Citations sur Infanticides et néonaticides (31)
... notre esprit, malmené par d'impossibles mises en images de l'événement meurtrier, devient la proie d'une pensée blanche. L'impensé des mères provoque l'impensable. Les effets du déni deviennent palpables. Nous sommes sidérés, ralentis dans notre capacité de raisonnement, tandis qu'elles sont figées émotionnellement, privées de toute représentation.
Le déni de grossesse est reconnu comme un symptôme assez fréquent, y compris chez des femmes qui ne présentent aucun trouble psychiatrique. Cette observation est tout à fait fondamentale et rappelle que le phénomène du déni, bien qu'il soit habituellement pathologique par sa défense massive envers la réalité, prend une allure névrotique dans le cas de la grossesse.
Répétons-le : la non-intégration des interdits qui sous-tendent la parentalité se rencontre dans tous les milieux sociaux, et c'est elle qui mène à la mort de l'enfant ou bien à son annulation psychique.
L'adulte parent est en réalité un enfant non construit, qui a pris un corps d'adulte, une vie d'adulte, mais n'a pas les moyens de l'assumer. L'enfant qui va naître de ce corps adulte fertile n'est pas un enfant à part entière et reconnu comme tel. Il est un enfant-réparation, un enfant dont la présence corporelle est addictive pour le parent. Il est sans être. Il existe sans existence réelle.
... donner la vie, mettre au monde, n'est pas simplement permettre à l'enfant de sortir du corps de la mère qui le porte. C'est un acte qui s'étend dans le temps au point de devenir intemporel. Le parent en naissant parent, doit pouvoir être prêt à renoncer à l'enfant. Là est le paradoxe qui définit l"être parent".

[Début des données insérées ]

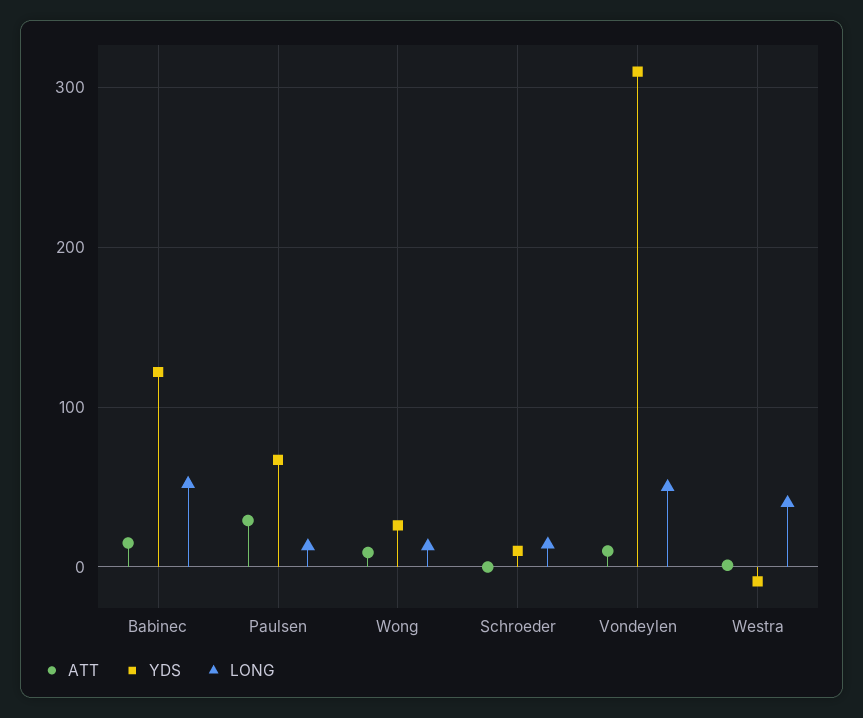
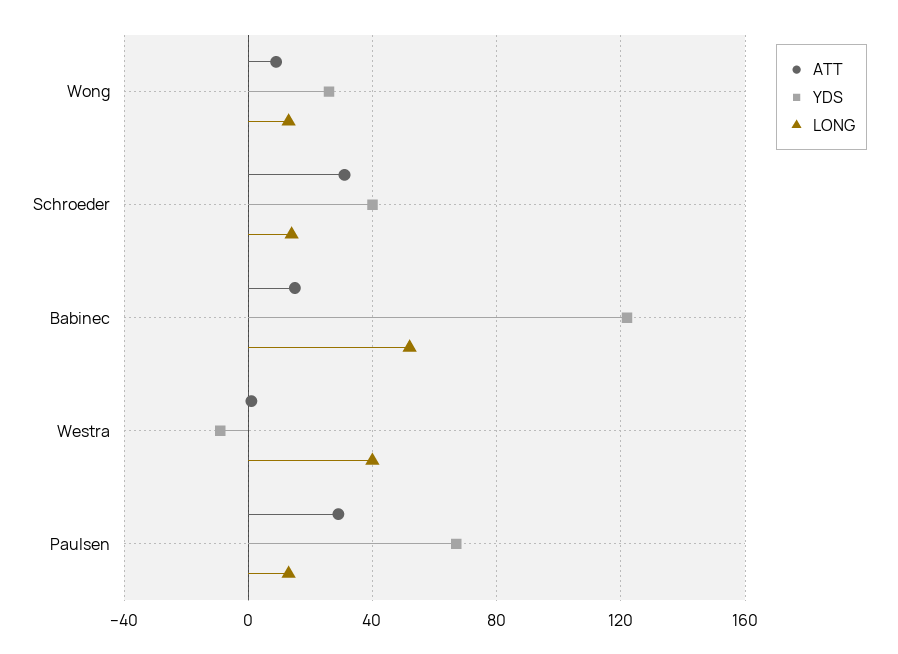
  {
    "ATT": {
      "Babinec": 15,
      "Paulsen": 30,
      "Wong": 10,
-     "Schroeder": 0,
+     "Schroeder": 30,
-     "Vondeylen": 10,
      "Westra": 0
    },
    "YDS": {
      "Babinec": 120,
      "Paulsen": 65,
      "Wong": 25,
-     "Schroeder": 10,
+     "Schroeder": 40,
-     "Vondeylen": 310,
      "Westra": -10
    },
    "LONG": {
      "Babinec": 50,
      "Paulsen": 15,
      "Wong": 15,
      "Schroeder": 15,
-     "Vondeylen": 50,
      "Westra": 40
    }
  }

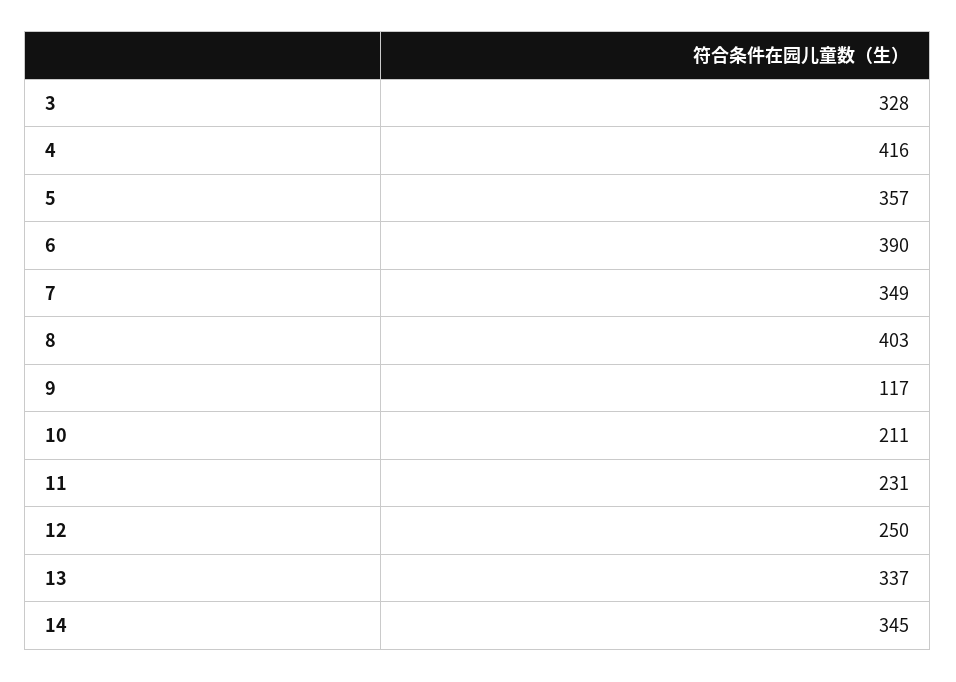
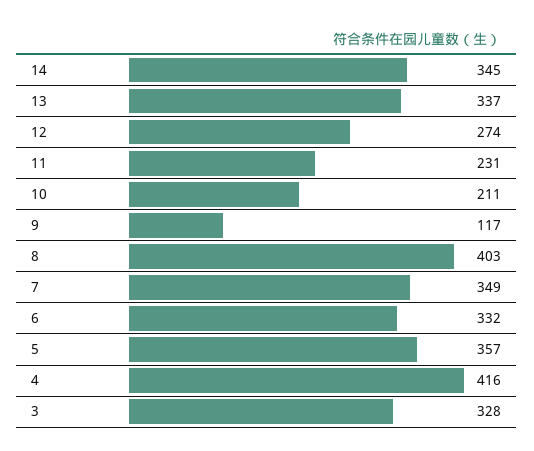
  {
    "3": 328,
    "4": 416,
    "5": 357,
-   "6": 390,
+   "6": 332,
    "7": 349,
    "8": 403,
    "9": 117,
    "10": 211,
    "11": 231,
-   "12": 250,
+   "12": 274,
    "13": 337,
    "14": 345
  }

L'enfance escamotée des mères néonaticides
La question de la vie est omniprésente, lancinante chez les mères néonaticides, elles dont l'existence sociale peut être décrite comme sans heurts, sans particularités, sans difficultés, alors que d'un point de vue psychique elles présentent un affectilogramme plat. C'est ce que des psychosomaticiens de Boston (Sifnéos et Nemiah) ont appelé l'alexithymie - l'impossibilité pour individu de nommer ses états affectifs et même de les distinguer.
Ces mères néonaticides sont porteuses du doute de leur vie et de leur propre réalité, qu'elles ne cesseront de questionner, transformant leur vie psychique en symptômes tandis que leur vie sociale creusera le fossé de leur être.
N'oublions jamais qu'une femme qui accouche est toujours en danger de mort, et ce quelles que soient les conditions de la naissance. Et cette réalité doit nous accompagner quand nous jugeons ces femmes. Chaque mère néonaticide mal jugée participe à la non-reconnaissance de la spécificité des femmes qui risquent leur vie pour faire naître nos enfants.
Une peine est nécessaire mais elle doit être adaptée, à savoir courte, correspondant aux deux trois années qui portent la levée du déni.
L'incarcération, intervenant brutalement dans le réel, joue il est vrai un rôle dans le processus de la prise de conscience de la réalité. Mais elle n'a de sens que si elle vient engager une rupture avec ce qui se vivait jusque-là et si elle ouvre sur autre chose. L'autre chose est un soin psychique, un retour dans une vie sociale où, le plus souvent, d'autres enfants attendent la mère néonaticide.
Le néonaticide n'est pas un crime comme les autres, et nous regrettons qu'il ne soit pas jugé comme un crime d'enfant particulier, où la folie éphémère agit. Le néonaticide n'est pas l'infanticide. Tout distingue ces deux types de meurtre, dans leur réalité tant psychique que sociale, matérielle, événementielle.